For many politically left-leaning Northerners, simply writing the South off as backward and idiotic creates a level of moral superiority that inhibits any personal reflection on their own political ideologies. The problems of the South (racism, poverty, sexism, etc.) are not uniquely Southern problems — they exist everywhere in America. This perception falsely dichotomizes the North and South into a state where the North equals “good” and the South equals “bad,” causing a disconnect from solving the issues at the systemic level. Reinforcing classist stereotypes about the South only exacerbates these issues and creates no room for improvement. 
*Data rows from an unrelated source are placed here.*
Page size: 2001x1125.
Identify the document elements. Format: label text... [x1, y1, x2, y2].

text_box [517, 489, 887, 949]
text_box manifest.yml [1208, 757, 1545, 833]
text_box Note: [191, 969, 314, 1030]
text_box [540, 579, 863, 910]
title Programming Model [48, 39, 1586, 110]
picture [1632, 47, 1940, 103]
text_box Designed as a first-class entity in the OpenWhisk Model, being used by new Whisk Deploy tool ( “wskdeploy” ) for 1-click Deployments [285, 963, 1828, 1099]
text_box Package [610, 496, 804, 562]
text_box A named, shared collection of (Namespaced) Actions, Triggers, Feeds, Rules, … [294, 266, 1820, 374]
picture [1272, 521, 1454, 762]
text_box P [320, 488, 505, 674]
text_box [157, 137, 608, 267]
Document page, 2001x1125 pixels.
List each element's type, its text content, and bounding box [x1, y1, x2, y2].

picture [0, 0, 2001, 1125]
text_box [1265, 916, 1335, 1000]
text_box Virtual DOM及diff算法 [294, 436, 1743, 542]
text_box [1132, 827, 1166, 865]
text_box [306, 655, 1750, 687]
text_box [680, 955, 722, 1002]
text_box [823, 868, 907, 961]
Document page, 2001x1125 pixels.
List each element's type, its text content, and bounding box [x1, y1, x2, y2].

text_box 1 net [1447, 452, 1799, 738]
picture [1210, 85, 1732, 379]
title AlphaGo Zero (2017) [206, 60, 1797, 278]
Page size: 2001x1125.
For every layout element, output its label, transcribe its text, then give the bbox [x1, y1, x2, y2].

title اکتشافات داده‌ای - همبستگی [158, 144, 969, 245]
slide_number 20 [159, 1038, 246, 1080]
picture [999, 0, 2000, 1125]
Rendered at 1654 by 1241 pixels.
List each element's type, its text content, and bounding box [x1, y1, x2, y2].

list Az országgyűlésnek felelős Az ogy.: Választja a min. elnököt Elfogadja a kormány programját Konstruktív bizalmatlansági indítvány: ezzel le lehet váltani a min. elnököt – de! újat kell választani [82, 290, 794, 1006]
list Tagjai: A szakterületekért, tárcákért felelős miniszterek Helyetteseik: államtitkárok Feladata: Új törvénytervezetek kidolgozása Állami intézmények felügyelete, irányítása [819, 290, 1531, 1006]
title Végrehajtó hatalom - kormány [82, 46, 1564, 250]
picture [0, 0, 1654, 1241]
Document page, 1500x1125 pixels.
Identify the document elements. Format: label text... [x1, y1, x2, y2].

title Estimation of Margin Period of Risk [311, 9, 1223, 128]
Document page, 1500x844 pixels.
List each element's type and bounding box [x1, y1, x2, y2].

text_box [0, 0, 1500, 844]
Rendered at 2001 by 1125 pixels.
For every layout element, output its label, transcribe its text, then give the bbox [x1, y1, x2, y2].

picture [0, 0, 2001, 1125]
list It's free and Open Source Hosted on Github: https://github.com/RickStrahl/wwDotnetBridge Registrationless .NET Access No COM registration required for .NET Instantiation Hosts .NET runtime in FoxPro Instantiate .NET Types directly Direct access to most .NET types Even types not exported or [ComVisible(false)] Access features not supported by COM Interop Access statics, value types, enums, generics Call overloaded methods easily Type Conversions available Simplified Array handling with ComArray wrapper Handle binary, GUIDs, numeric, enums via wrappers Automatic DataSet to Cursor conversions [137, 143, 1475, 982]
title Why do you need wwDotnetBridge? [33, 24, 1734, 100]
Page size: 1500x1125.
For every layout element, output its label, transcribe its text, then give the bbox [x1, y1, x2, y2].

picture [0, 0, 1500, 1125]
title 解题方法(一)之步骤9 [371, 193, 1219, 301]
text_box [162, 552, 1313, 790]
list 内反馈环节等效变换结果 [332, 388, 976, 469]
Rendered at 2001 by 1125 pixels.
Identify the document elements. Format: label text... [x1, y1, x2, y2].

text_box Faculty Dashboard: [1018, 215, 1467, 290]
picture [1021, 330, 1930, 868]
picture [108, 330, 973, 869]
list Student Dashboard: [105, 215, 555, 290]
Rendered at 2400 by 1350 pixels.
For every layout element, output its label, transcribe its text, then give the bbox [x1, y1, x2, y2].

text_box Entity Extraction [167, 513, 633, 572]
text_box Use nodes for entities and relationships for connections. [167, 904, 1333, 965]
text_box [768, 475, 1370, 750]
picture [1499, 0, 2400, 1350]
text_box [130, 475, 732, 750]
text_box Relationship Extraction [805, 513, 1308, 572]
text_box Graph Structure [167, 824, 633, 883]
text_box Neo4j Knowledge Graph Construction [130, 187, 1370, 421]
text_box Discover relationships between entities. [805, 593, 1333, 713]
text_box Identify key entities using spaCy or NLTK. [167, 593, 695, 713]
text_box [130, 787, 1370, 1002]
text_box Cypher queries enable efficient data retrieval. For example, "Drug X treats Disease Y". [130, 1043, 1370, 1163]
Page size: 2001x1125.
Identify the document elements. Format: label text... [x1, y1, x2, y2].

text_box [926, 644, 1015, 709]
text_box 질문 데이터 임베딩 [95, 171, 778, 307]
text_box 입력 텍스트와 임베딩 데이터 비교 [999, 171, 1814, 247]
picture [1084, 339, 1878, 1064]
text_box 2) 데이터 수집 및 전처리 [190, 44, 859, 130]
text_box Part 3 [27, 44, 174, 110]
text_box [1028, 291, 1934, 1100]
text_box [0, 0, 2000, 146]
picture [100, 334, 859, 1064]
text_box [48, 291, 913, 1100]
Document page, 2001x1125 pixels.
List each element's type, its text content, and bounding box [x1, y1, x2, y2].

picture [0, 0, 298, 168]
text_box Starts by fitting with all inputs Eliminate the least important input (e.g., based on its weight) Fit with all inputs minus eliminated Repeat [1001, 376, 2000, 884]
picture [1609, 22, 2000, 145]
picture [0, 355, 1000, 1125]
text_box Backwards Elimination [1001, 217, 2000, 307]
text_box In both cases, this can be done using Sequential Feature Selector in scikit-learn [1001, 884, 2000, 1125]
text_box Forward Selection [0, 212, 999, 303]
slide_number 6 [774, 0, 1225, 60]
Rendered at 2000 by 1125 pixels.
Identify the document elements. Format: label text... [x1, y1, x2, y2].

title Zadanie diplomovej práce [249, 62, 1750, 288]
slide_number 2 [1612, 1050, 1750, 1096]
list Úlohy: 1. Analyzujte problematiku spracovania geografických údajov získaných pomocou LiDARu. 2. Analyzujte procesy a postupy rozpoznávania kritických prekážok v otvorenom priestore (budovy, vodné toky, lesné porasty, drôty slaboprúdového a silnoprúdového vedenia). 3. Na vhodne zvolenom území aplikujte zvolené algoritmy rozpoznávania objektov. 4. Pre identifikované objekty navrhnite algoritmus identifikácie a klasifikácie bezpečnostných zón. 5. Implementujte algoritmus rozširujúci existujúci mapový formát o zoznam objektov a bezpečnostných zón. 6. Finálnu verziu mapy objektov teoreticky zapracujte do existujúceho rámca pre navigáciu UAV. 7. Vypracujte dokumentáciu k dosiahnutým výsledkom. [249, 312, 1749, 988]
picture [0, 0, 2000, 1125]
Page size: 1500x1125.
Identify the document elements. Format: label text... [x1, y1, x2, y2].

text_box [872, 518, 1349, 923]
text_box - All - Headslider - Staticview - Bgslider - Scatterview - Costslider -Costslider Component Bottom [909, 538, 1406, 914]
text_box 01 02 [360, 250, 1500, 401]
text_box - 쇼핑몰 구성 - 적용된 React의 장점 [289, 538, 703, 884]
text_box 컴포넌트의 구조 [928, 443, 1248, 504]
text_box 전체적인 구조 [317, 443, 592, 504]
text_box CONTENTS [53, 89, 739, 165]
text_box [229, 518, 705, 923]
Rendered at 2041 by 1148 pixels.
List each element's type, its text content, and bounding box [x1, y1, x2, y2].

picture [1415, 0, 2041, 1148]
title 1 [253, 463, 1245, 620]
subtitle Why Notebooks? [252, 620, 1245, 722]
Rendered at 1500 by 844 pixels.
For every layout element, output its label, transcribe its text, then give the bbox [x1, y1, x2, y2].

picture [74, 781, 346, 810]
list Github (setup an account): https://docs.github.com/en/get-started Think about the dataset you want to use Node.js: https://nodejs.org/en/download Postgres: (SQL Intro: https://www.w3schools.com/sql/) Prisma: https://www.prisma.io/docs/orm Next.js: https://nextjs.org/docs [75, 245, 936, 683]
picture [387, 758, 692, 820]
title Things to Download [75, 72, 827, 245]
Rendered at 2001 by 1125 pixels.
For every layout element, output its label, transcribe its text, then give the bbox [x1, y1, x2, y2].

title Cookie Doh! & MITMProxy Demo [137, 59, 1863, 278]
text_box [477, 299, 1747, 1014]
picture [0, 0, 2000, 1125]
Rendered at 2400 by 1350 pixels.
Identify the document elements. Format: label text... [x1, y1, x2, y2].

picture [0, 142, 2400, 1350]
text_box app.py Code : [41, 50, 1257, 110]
I’m not saying that the South is some super-amazing place and that we should turn a blind eye to the bad things about it. Truthfully, the South is not some super-amazing place: It is just a place with lots of different kinds of people — so many people that it does not make sense to let preconceived notions based on socioeconomic status influence one’s view of an entire group of people. I’m Southern (for better or worse), and I am proud of that (sometimes). Though it can be confusing to navigate that identity, the one thing that is not confusing is that Southern people are definitely not inherently stupid (or at least not stupider than people in other places), and saying that they are actually makes you look a little dumb. And you wouldn’t want that, right?